Teks yang Diberikan
Senin, 23 September 2019

Budaya Organisasi Pendidikan Islam

Budaya Organisasi Pendidikan Islam

 Pendahuluan
Para ahli pendidikan berpendapat bahwa budaya adalah dasar terbentuknya kepribadian manusia, dari budaya dapat terbentuk identitas seseorang, identitas masyarakat bahkan identitas suatu lembaga khususnya lembaga pendidikan Islam. Dalam lembaga pendidikan Islam secara umum terlihat adanya budaya yang telah melekat dalam tatanan pelaksanaannya, serta memberikan inovasi pendidikan Islam dengan cepat. Budaya tersebut dapat berupa nilai-nilai religius, filsafat, etika dan estetika yang terus dilakukan. Budaya organisasi terutama di lembaga pendidikan Islam, memegang peranan penting, sebab menjadikan lembaga tersebut lentur, fleksibel dan elastis, sebagaimana budaya yang tidak akan pernah mengalami kemunduran dan akan menjadi sangat sempurna jika dipadu dengan agama yang bersumber pada al-Qur’an dan Sunnah. Tidak sedikit yang mengatakan bahwa agama termasuk dalam lingkup budaya. Itupun jika umat beragama mampu mengaplikasikan ajaran-ajaran agama dalam kehidupan budayanya, sedangkan bila tidak, maka justru akan menjadikan budaya umat yang termarginalkan dalam persaingan di dunia pendidikan itu sendiri.

Butir Tugas 1
Menurut teks tentang budaya organisasi pendidikan Islam, apa yang dianggap para ahli pendidikan sebagai dasar terbentuknya kepribadian manusia?
Butir Tugas 2
Tolong ringkas paragraf dalam teks tentang budaya organisasi pendidikan Islam yang diawali "Para ahli pendidikan berpendapat" menjadi beberapa poin singkat tanpa menghilangkan fakta utamanya.
Daftar berikut tidak berkaitan dengan teks di atas.

Informasi yang Diberikan

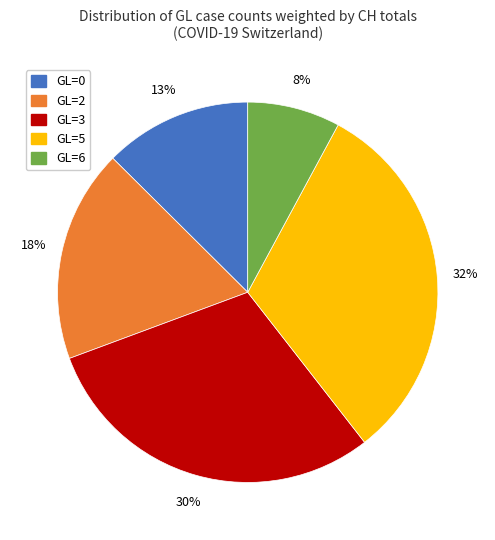

To the nearest percent, what is the difference between the largest and smallest slice percentages?

24%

Jawaban Tugas 1
Budaya adalah dasar terbentuknya kepribadian manusia.

Jawaban Tugas 2
- Budaya menjadi dasar kepribadian manusia dan membentuk identitas seseorang, masyarakat, dan lembaga, khususnya lembaga pendidikan Islam.
- Lembaga pendidikan Islam umumnya memiliki budaya yang melekat dalam pelaksanaannya dan memberi inovasi pendidikan Islam dengan cepat.
- Budaya itu dapat berupa nilai religius, filsafat, etika, dan estetika.
- Budaya organisasi berperan penting karena membuat lembaga lentur, fleksibel, dan elastis. Budaya itu akan sangat sempurna jika dipadu dengan agama yang bersumber pada al-Qur’an dan Sunnah.
- Tidak sedikit yang menganggap agama termasuk lingkup budaya, asalkan umat mampu menerapkan ajaran agama dalam kehidupan budayanya. Jika tidak, budaya umat justru termarginalkan dalam persaingan di dunia pendidikan.